To do:
Only one span of the listing below is wanted: the lines from the one with "- admitted to" through the one with "- length of hospital stay: 43 days", reproduced exactly, both ends kept.

Listed entries:
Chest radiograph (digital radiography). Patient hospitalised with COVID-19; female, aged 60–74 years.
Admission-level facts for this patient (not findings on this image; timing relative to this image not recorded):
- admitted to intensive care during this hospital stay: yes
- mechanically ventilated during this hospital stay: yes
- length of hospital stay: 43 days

---

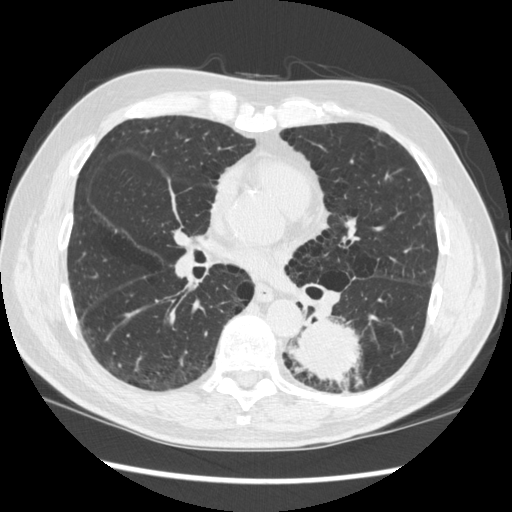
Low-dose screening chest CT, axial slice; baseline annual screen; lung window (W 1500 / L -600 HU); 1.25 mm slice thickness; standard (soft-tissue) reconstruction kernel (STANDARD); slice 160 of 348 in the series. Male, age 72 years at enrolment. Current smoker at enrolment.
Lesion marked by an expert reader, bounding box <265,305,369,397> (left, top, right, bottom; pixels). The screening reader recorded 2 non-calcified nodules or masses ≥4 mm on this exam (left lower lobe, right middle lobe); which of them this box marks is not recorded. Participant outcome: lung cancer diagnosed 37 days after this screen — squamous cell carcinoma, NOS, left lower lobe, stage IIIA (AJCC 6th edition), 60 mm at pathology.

Solution for this task:
- admitted to intensive care during this hospital stay: yes
- mechanically ventilated during this hospital stay: yes
- length of hospital stay: 43 days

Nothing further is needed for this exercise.